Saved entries
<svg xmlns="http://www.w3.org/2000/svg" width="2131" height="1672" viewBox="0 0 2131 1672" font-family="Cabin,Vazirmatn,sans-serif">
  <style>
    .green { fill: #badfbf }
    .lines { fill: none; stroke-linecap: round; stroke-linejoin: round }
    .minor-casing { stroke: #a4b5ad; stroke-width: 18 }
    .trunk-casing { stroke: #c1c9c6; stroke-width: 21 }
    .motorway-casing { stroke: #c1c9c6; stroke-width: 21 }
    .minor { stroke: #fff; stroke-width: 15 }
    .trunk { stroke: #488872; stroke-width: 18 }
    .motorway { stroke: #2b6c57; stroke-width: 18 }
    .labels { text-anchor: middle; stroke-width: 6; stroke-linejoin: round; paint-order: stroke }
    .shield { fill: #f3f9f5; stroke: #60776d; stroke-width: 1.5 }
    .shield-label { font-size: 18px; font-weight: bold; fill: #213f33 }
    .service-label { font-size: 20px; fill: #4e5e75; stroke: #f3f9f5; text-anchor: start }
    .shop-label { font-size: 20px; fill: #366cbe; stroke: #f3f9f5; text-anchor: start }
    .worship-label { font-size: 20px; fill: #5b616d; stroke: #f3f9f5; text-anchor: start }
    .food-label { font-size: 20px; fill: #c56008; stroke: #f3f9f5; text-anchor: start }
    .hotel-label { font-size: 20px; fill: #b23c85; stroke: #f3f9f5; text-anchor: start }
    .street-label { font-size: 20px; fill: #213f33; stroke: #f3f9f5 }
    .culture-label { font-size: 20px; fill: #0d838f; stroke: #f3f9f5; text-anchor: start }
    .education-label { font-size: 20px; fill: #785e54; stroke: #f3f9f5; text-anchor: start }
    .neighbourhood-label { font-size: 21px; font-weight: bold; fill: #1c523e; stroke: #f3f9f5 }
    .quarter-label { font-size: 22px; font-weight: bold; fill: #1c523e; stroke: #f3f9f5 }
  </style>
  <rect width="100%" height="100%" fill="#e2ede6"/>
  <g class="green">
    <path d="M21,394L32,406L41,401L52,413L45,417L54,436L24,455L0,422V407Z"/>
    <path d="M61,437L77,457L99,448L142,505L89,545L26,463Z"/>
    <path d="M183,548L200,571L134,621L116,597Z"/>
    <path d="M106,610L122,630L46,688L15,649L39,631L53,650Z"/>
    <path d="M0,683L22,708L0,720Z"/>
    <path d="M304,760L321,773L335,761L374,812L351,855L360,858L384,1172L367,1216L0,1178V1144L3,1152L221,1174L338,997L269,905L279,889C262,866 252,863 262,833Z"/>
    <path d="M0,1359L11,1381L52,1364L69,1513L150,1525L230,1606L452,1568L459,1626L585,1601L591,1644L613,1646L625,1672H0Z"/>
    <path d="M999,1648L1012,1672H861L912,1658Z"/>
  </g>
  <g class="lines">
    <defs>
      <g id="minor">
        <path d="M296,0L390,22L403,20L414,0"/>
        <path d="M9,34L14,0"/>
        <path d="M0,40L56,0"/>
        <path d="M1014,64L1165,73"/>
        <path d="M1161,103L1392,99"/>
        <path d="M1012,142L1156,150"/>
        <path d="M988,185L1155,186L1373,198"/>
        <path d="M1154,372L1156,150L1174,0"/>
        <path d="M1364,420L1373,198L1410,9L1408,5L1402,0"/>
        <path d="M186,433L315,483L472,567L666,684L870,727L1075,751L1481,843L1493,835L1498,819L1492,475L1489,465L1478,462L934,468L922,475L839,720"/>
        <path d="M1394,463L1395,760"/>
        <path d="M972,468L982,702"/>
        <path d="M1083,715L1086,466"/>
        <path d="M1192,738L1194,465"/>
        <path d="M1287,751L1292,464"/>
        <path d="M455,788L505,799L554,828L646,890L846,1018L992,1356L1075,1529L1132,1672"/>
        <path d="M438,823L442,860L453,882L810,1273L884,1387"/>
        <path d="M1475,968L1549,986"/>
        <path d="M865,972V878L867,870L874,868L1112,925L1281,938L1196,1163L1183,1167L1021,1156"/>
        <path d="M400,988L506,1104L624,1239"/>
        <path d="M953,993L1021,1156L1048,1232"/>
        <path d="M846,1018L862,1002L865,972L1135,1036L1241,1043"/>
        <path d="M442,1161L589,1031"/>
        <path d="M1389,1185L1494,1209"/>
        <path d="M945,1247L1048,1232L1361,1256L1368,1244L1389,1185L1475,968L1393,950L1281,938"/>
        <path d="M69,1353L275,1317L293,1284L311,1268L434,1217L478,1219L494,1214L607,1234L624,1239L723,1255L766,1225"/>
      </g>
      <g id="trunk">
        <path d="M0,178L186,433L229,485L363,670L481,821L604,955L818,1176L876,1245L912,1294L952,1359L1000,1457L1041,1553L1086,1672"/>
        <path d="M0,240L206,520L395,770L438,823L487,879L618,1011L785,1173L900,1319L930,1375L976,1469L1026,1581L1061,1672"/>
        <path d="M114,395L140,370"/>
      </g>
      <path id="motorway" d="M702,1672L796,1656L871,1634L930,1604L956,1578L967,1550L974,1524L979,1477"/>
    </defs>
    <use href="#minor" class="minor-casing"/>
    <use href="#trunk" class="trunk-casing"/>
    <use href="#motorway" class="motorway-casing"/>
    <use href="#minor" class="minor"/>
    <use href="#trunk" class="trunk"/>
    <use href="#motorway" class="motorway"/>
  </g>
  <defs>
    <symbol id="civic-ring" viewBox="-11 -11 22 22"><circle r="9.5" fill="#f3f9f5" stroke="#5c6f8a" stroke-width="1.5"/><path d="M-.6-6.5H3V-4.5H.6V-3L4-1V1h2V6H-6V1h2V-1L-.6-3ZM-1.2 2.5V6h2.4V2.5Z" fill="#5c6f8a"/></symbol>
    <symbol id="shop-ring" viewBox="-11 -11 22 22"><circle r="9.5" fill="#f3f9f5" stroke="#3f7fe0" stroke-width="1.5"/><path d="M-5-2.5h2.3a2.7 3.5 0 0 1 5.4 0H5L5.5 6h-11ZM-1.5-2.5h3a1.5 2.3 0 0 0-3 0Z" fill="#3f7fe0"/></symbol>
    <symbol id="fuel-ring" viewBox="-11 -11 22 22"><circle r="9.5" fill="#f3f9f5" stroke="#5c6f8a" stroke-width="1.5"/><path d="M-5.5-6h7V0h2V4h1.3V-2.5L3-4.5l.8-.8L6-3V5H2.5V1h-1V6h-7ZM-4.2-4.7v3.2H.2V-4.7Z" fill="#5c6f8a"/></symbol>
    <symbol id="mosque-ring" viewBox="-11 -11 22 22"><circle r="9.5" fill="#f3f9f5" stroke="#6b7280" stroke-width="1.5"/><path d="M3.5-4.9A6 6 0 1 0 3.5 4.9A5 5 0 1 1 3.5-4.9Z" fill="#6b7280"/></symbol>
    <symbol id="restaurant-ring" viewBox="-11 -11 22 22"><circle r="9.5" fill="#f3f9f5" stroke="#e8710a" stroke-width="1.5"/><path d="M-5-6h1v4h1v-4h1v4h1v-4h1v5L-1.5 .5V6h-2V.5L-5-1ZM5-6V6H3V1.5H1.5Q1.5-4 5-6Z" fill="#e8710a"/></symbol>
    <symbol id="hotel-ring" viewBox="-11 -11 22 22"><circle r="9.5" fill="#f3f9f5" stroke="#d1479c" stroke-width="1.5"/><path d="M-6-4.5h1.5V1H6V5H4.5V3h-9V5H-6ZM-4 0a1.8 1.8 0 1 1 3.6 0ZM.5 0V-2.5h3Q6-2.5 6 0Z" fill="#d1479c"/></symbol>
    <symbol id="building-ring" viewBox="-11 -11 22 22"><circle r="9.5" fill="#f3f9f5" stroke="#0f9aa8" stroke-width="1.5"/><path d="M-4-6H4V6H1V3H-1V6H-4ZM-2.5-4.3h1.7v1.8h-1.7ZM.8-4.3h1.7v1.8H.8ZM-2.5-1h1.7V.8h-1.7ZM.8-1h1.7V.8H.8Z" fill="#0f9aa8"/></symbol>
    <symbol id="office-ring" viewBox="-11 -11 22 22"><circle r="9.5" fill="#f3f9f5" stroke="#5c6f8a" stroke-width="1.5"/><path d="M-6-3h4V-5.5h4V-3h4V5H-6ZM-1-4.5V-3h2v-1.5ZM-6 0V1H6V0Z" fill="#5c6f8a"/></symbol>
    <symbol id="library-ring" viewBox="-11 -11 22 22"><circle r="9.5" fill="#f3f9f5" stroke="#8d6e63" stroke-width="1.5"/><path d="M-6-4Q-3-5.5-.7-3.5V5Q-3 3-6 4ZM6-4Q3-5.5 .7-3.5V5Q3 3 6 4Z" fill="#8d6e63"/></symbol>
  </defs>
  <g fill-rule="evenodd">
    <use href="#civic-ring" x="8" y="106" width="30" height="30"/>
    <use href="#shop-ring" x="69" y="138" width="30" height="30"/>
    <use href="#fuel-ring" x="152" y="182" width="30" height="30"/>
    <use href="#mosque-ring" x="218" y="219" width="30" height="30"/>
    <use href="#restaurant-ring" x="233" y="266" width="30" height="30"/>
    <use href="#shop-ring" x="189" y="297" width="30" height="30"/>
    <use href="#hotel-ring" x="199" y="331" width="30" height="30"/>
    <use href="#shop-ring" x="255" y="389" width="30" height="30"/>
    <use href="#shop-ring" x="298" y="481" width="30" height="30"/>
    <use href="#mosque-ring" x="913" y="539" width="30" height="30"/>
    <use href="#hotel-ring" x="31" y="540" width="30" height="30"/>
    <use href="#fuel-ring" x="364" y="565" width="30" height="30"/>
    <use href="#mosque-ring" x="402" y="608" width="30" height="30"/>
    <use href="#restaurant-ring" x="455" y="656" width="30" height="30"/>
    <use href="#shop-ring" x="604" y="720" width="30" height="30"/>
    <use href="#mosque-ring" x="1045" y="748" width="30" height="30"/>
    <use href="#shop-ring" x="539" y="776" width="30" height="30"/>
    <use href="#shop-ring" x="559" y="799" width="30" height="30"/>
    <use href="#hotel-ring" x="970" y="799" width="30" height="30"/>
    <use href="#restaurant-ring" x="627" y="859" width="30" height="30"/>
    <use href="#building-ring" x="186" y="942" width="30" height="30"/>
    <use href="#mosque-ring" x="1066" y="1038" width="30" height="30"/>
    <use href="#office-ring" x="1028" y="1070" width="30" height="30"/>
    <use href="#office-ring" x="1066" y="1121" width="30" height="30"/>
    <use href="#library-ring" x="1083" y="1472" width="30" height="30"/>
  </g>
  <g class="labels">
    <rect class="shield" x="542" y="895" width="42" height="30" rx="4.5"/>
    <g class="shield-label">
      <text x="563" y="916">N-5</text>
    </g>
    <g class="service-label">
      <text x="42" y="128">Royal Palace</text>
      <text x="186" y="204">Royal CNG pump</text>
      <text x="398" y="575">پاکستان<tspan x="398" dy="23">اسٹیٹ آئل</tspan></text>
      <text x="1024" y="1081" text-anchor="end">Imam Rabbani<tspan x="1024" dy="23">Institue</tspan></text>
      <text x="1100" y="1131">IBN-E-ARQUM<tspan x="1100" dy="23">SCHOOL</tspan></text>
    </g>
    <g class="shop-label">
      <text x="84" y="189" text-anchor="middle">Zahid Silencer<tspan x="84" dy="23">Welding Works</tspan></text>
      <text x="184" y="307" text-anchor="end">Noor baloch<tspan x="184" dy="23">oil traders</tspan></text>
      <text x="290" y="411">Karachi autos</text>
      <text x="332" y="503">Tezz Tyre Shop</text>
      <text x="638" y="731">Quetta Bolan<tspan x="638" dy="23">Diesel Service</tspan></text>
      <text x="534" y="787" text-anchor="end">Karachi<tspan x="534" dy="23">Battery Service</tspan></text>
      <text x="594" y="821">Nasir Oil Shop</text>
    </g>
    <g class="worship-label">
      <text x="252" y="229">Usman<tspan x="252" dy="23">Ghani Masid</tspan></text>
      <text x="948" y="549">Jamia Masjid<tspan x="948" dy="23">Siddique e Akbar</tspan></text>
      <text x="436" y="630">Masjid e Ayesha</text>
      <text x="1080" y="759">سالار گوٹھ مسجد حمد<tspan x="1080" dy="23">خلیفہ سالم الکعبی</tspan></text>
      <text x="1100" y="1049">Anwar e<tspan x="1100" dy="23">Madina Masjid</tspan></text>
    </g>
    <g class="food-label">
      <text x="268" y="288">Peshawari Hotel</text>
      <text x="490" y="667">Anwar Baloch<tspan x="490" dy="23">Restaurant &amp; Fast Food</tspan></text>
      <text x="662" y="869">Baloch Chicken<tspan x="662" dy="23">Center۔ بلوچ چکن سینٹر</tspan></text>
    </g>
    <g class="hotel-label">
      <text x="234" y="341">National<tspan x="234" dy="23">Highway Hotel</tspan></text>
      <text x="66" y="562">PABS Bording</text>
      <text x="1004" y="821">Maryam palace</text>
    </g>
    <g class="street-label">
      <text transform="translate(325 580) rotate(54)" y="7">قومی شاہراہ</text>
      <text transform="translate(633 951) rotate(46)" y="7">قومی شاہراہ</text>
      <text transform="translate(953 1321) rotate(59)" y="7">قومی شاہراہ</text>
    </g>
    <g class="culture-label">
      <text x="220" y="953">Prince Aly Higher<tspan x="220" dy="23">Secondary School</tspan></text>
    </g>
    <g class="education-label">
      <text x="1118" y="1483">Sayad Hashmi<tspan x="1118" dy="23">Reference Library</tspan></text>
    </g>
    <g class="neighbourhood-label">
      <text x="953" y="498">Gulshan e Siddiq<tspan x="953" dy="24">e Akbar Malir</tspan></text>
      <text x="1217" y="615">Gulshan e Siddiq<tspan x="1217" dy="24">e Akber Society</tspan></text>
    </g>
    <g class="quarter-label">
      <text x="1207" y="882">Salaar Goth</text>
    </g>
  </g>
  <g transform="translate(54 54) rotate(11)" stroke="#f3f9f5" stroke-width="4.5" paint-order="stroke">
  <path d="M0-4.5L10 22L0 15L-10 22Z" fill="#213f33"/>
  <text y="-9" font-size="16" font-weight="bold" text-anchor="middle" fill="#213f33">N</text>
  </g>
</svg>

**HOW TO COMPLETE THIS TASK:**
Show a copy of each line from the data that includes the word "شاہراہ".

**RESPONSE:**
      <text transform="translate(325 580) rotate(54)" y="7">قومی شاہراہ</text>
      <text transform="translate(633 951) rotate(46)" y="7">قومی شاہراہ</text>
      <text transform="translate(953 1321) rotate(59)" y="7">قومی شاہراہ</text>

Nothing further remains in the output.